### TASK DIRECTIONS
Which lines of the data contain the string "linejoin"? Copy every one.

Stored items from a collection:
....
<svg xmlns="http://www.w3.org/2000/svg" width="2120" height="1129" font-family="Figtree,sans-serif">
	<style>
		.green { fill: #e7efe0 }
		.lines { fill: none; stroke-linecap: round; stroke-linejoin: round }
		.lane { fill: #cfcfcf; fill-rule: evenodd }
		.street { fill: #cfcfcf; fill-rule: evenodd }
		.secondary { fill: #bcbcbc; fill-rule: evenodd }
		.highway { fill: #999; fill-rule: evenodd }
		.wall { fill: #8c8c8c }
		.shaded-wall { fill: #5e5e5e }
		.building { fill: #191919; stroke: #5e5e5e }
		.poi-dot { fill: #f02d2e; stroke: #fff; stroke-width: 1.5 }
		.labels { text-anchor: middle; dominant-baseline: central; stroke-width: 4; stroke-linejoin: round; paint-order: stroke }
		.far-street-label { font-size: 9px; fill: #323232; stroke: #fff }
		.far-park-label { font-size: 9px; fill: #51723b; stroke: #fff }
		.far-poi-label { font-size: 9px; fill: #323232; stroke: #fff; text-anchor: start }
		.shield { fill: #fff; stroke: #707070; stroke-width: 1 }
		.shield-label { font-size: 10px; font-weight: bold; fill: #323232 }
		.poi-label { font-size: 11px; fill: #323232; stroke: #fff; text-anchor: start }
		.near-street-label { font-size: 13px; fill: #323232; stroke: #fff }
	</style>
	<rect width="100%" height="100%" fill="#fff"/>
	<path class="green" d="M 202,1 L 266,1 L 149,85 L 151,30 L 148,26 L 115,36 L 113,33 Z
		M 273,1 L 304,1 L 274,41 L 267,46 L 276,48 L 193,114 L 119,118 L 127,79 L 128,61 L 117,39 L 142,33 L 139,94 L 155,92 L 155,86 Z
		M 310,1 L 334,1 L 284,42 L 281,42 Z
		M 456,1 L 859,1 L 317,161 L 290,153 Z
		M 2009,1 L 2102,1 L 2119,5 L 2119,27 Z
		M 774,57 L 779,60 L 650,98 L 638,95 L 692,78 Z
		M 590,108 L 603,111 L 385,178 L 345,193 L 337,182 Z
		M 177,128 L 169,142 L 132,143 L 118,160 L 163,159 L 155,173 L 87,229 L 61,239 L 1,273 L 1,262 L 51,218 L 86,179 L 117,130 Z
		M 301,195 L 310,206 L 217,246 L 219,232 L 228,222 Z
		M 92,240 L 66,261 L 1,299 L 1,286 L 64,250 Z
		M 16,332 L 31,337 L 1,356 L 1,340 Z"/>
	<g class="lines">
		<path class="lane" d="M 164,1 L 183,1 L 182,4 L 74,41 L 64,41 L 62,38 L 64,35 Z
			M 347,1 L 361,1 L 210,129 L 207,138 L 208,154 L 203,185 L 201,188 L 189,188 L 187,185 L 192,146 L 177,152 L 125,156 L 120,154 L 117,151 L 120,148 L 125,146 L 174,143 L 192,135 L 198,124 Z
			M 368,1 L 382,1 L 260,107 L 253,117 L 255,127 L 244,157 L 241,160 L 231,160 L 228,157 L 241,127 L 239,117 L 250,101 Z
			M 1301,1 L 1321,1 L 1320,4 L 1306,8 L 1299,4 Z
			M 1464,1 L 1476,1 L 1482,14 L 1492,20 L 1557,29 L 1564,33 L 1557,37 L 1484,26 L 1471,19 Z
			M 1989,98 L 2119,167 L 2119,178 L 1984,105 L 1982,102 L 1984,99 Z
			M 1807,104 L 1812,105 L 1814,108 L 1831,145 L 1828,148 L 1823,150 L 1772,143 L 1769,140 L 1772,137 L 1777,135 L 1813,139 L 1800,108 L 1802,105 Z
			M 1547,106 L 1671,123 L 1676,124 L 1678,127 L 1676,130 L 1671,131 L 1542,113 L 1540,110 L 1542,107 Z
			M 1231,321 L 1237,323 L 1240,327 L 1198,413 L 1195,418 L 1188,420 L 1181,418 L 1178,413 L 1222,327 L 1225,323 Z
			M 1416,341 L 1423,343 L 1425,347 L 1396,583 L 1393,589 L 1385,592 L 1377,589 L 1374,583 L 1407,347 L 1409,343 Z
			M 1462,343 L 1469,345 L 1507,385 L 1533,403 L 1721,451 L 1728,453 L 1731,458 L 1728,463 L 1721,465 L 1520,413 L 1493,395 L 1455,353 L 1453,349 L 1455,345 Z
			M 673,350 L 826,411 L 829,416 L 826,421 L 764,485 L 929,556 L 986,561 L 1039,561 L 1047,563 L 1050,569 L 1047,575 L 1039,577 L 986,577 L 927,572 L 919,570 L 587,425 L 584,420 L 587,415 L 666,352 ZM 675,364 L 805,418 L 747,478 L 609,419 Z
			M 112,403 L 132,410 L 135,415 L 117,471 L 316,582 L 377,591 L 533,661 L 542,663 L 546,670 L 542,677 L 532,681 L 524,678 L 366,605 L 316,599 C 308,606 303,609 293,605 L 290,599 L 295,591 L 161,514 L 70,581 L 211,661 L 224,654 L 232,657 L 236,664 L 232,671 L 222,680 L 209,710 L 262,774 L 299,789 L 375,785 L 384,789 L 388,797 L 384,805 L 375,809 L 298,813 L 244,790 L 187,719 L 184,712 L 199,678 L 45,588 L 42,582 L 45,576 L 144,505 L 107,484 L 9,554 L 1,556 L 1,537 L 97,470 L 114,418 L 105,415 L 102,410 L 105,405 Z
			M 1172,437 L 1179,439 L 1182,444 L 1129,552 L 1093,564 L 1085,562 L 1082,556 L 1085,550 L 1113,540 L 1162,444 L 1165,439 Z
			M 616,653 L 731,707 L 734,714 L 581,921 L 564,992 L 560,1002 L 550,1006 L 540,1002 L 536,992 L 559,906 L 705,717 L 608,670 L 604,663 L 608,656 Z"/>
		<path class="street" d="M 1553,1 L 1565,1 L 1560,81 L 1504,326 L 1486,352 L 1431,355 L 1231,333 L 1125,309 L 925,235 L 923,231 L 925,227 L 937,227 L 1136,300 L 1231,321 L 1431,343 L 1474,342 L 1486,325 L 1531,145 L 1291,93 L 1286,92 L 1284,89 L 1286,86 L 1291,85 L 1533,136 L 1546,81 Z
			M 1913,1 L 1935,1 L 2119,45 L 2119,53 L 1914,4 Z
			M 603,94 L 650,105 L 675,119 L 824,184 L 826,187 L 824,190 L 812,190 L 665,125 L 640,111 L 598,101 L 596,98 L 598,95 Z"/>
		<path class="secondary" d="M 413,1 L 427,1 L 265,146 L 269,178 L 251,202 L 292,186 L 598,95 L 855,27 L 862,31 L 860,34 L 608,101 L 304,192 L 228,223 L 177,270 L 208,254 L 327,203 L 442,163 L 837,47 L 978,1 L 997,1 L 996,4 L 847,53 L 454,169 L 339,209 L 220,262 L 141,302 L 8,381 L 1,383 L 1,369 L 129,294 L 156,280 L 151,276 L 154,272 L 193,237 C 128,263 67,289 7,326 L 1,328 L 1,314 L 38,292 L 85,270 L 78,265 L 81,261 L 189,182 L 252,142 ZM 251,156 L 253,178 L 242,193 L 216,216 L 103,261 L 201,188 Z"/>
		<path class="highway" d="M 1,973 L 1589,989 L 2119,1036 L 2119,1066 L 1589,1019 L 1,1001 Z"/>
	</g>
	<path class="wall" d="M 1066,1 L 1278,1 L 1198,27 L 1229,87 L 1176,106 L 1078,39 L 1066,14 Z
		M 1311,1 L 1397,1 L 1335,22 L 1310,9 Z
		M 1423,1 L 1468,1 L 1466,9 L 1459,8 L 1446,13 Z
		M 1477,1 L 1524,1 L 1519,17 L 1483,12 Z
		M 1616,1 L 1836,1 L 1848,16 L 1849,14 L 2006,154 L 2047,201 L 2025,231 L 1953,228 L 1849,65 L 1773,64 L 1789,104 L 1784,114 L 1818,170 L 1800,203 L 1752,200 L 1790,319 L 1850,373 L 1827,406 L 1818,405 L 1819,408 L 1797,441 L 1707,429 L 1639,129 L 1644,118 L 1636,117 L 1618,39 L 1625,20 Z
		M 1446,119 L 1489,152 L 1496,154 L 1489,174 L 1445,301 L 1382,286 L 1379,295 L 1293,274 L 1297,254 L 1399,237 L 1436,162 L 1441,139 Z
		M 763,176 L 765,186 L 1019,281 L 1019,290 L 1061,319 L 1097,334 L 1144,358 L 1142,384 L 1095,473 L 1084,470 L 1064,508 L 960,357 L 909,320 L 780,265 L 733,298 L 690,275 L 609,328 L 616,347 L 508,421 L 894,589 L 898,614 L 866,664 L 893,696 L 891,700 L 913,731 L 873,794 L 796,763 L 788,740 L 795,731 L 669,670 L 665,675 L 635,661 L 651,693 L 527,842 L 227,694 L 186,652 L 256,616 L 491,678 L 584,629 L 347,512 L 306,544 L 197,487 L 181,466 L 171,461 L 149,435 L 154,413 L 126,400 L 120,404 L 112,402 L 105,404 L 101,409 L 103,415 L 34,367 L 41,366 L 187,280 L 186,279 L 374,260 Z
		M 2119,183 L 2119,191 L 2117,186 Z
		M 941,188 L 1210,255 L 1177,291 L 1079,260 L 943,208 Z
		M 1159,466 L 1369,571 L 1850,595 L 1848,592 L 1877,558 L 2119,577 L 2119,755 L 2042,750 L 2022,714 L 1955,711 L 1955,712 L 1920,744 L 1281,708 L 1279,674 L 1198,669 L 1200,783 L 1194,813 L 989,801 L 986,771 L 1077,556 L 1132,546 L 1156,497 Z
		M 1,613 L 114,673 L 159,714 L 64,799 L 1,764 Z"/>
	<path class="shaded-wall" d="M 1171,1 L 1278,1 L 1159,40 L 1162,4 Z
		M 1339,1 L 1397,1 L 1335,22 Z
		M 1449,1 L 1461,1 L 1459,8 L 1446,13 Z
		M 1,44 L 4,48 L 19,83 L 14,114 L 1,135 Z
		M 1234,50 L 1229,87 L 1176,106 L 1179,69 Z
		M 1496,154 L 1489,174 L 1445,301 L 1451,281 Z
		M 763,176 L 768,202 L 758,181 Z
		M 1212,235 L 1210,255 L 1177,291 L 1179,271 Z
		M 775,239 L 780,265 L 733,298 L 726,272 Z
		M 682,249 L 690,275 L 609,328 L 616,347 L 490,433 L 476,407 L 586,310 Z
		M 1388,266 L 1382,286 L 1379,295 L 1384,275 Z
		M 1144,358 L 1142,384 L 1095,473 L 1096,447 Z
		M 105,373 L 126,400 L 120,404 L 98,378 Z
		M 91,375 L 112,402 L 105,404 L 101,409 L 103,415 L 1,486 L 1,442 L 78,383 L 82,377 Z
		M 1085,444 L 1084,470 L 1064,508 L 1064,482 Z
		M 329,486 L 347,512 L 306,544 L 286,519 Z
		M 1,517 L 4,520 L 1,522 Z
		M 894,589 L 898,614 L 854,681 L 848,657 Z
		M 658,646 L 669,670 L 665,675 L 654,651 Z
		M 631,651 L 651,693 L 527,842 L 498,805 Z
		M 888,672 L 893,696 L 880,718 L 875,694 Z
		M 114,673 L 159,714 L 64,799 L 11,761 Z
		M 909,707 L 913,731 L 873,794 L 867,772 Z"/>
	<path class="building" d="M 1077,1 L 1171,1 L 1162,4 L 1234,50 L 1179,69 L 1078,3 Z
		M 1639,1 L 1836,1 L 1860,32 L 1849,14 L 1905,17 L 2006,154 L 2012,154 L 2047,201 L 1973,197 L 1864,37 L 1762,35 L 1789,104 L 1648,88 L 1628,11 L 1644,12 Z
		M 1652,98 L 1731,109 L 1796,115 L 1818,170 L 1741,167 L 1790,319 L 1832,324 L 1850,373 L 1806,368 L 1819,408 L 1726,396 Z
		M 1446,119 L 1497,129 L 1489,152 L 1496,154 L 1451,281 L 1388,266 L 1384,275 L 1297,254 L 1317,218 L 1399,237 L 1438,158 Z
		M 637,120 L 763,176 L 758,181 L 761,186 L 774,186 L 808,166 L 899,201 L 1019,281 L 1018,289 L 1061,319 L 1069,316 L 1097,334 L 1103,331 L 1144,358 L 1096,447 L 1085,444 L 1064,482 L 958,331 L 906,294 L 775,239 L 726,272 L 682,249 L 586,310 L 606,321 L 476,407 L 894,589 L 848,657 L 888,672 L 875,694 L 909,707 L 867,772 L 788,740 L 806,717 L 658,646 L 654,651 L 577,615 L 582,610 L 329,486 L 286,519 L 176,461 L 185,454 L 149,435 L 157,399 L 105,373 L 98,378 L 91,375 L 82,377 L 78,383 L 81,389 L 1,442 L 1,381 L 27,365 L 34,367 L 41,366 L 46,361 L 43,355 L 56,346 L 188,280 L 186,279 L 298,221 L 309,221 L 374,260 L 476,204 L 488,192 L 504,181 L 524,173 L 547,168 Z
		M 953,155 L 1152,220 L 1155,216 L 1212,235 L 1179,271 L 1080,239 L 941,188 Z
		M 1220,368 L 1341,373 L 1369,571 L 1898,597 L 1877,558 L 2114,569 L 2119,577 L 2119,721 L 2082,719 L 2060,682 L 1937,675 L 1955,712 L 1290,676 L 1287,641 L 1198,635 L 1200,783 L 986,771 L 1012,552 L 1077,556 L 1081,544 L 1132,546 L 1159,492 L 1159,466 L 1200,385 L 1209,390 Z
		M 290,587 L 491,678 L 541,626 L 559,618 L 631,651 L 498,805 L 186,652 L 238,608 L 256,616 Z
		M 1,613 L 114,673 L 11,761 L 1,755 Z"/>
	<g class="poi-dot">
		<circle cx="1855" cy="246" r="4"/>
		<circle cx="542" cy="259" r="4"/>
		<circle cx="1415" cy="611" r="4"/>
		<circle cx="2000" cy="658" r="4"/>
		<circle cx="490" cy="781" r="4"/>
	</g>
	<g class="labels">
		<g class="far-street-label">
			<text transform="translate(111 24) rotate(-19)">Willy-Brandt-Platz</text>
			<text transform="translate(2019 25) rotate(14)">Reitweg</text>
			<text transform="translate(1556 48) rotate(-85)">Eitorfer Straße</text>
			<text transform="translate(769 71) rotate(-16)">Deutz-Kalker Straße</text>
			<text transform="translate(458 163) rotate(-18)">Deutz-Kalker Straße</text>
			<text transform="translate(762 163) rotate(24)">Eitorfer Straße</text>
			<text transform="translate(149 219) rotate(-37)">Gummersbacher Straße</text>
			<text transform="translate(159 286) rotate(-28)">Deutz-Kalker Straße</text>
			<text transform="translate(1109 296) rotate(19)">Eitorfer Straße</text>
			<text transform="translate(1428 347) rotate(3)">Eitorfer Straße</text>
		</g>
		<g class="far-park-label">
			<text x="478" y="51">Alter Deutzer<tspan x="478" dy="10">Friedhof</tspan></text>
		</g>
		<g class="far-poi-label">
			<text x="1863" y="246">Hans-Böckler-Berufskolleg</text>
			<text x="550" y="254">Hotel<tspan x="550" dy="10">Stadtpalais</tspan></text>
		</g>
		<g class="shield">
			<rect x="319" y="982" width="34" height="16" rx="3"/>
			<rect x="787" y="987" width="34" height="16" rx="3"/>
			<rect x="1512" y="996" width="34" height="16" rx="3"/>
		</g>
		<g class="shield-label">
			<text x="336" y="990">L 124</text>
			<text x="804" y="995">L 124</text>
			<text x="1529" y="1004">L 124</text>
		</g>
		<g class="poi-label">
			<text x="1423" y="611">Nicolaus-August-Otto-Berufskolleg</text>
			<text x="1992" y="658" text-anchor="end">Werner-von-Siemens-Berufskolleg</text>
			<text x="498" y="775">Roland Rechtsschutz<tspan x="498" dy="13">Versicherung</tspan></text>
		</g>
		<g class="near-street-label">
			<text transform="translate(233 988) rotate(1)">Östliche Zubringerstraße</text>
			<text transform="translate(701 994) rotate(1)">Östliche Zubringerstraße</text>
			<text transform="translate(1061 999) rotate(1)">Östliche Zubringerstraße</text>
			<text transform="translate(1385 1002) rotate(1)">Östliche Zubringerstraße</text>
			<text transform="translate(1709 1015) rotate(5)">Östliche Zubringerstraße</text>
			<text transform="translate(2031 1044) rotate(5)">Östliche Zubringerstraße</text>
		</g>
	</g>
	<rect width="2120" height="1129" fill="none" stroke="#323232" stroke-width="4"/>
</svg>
....
### FINISHED TASK
		.lines { fill: none; stroke-linecap: round; stroke-linejoin: round }
		.labels { text-anchor: middle; dominant-baseline: central; stroke-width: 4; stroke-linejoin: round; paint-order: stroke }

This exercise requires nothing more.